Maxime Prévot évoque des "attaques sans discussion possible"

NAMUR Les travailleurs d'ArcelorMittal, venus manifester à Namur, à proximité de l'Elysette, le siège du gouvernement wallon, sont remontés dans les cars et ont quitté la capitale wallonne peu avant 14h00, a constaté l'agence Belga. La rencontre entre la délégation syndicale et le ministre-président wallon Rudy Demotte ainsi que les ministres Marcourt, Antoine et Nollet, est également terminée.

Maxime Prévot "interpellé par la violence de certains manifestants"

"En aucune manière, il n'y a eu de provocation de la part des forces de l'ordre", ont affirmé en choeur, mardi après-midi, le bourgmestre de Namur et plusieurs responsables de la police alors que la manifestation des travailleurs d'ArcelorMittal, plus tôt dans la journée, a été le théâtre de vives tensions.

"Nous sommes interpellés par la violence avec laquelle certains manifestants s'en sont pris aux forces de l'ordre. Armés de battes de base-ball, de barres de fer et de boulons, ils sont passés directement à l'attaque, sans temporisation et sans discussion possible", a expliqué le chef de corps Pascal Ligot. "Notre riposte, défensive, a été proportionnée et s'est faite en toute légalité. Mais nous avons dû être extrêmement rigoureux et fermes pour tenir bon et assurer la sécurité des institutions", a-t-il ajouté.

En début de manifestation, quelque 130 policiers - locaux et fédéraux, en provenance notamment d'Anvers - étaient mobilisés pour l'événement, un nombre qui passera à 200 en cours d'après-midi. Cinq d'entre eux ont été blessés, dont l'un a dû être hospitalisé. Plusieurs manifestants ont également été légèrement touchés.

"Si nous comprenons la rage des travailleurs d'ArcelorMittal, nous ne cautionnons absolument pas cette violence qui vise les forces de l'ordre et les bâtiments", a pour sa part déclaré le bourgmestre de Namur, Maxime Prévot. "On sait que les métallos sont particulièrement démonstratifs mais là, on est hors de toute proportion raisonnable", a-t-il poursuivi.

Du côté policier, on regrette en outre l'absence d'interlocuteurs au sein du cortège. "En général, les syndicats prévoient eux-mêmes un service d'ordre chargé d'encadrer la base. Cette fois-ci, nous étions seuls face aux travailleurs", ont regretté plusieurs commissaires.

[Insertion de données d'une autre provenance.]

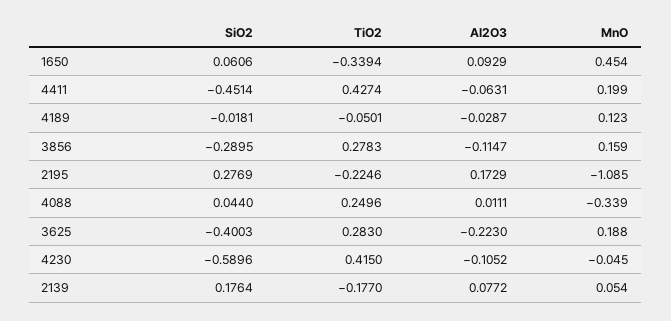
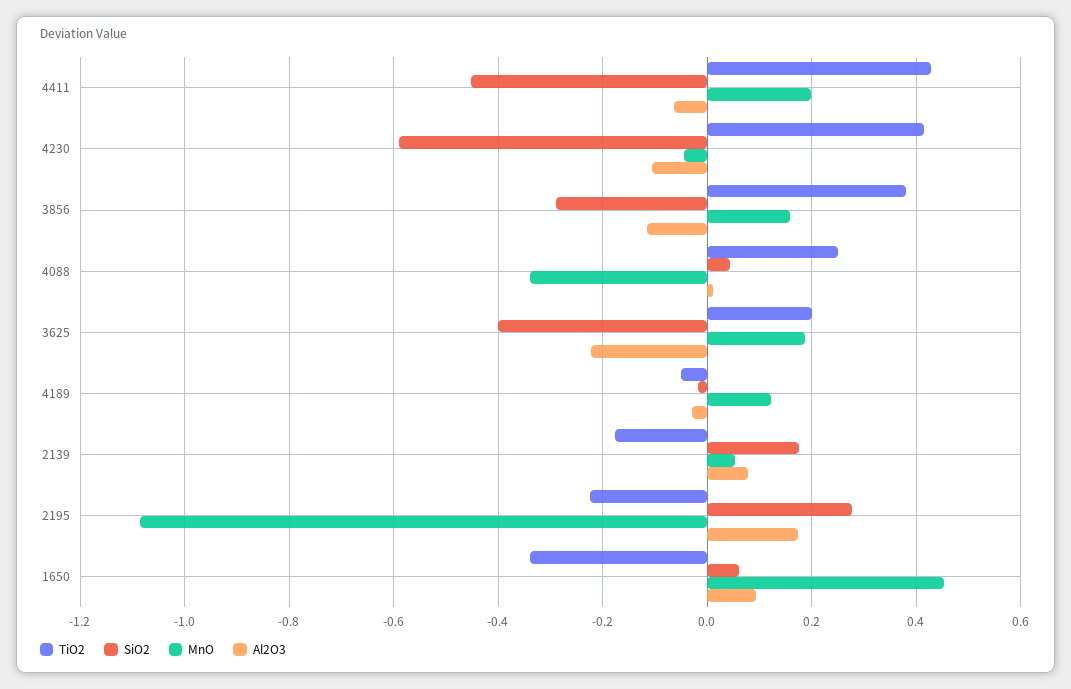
  {
    "SiO2": {
      "1650": 0.0606,
      "4411": -0.4514,
      "4189": -0.0181,
      "3856": -0.2895,
      "2195": 0.2769,
      "4088": 0.044,
      "3625": -0.4003,
      "4230": -0.5896,
      "2139": 0.1764
    },
    "TiO2": {
      "1650": -0.3394,
      "4411": 0.4274,
      "4189": -0.0501,
-     "3856": 0.2783,
+     "3856": 0.38,
      "2195": -0.2246,
      "4088": 0.2496,
-     "3625": 0.283,
+     "3625": 0.2,
      "4230": 0.415,
      "2139": -0.177
    },
    "Al2O3": {
      "1650": 0.0929,
      "4411": -0.0631,
      "4189": -0.0287,
      "3856": -0.1147,
      "2195": 0.1729,
      "4088": 0.0111,
      "3625": -0.223,
      "4230": -0.1052,
      "2139": 0.0772
    },
    "MnO": {
      "1650": 0.454,
      "4411": 0.199,
      "4189": 0.123,
      "3856": 0.159,
      "2195": -1.085,
      "4088": -0.339,
      "3625": 0.188,
      "4230": -0.045,
      "2139": 0.054
    }
  }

Enfin, malgré les scènes de violence qui ont marqué la manifestation, aucune arrestation administrative n'a été enregistrée.

5 policiers blessés lors d'affrontements avec les manifestants

Mardi en début d'après-midi, entre 1.500 et 2.000 travailleurs d'ArcelorMittal - 1.200, selon la police - se trouvaient toujours à quelques centaines de mètres de l'Elysette, à Namur, où une délégation syndicale est reçue par le ministre-président wallon Rudy Demotte ainsi que par les ministres Marcourt, Antoine et Nollet. Dans la rue principale de Jambes, un calme relatif est revenu malgré quelques escarmouches de la part de manifestants détrempés par la pluie et par les jets des auto-pompes, entrées en action dès l'arrivée du cortège à proximité du périmètre de sécurité.

"Ce que nous voulions, c'était nous rendre devant l'Elysette afin de rappeler aux politiques qu'ils parlent de l'avenir d'hommes, de travailleurs qui doivent nourrir leur famille. Mais nous nous sommes retrouvés face à un barrage et ça a mis le feu aux poudres", explique un manifestant, déjà présent à Bruxelles vendredi dernier.

"Nous attendons des autorités politiques qu'elles aient quelques minutes de courage politique et qu'elles adoptent des lois empêchant des terroristes industriels, des gangsters comme Mittal, de fermer des usines pour faire davantage de bénéfices ailleurs", ajoute de son côté Alain Giroul, délégué FGTB à Ferblatil.

Par ailleurs, nombreux sont ceux, parmi les manifestants, qui ne croient pas en la piste du repreneur industriel, pourtant privilégiée par le gouvernement wallon. "Trouver un repreneur et revivre le même scénario dans 2 ou 3 ans, ça ne sert à rien. Le gouvernement doit prendre ses responsabilités et opter pour une nationalisation permanente. C'est ce qui a été fait dans la Sarre et ça fonctionne", explique ainsi Marco Linadelfo, un prépensionné de Cockerill.
Les manifestants devraient quitter Namur sur le coup de 15 heures.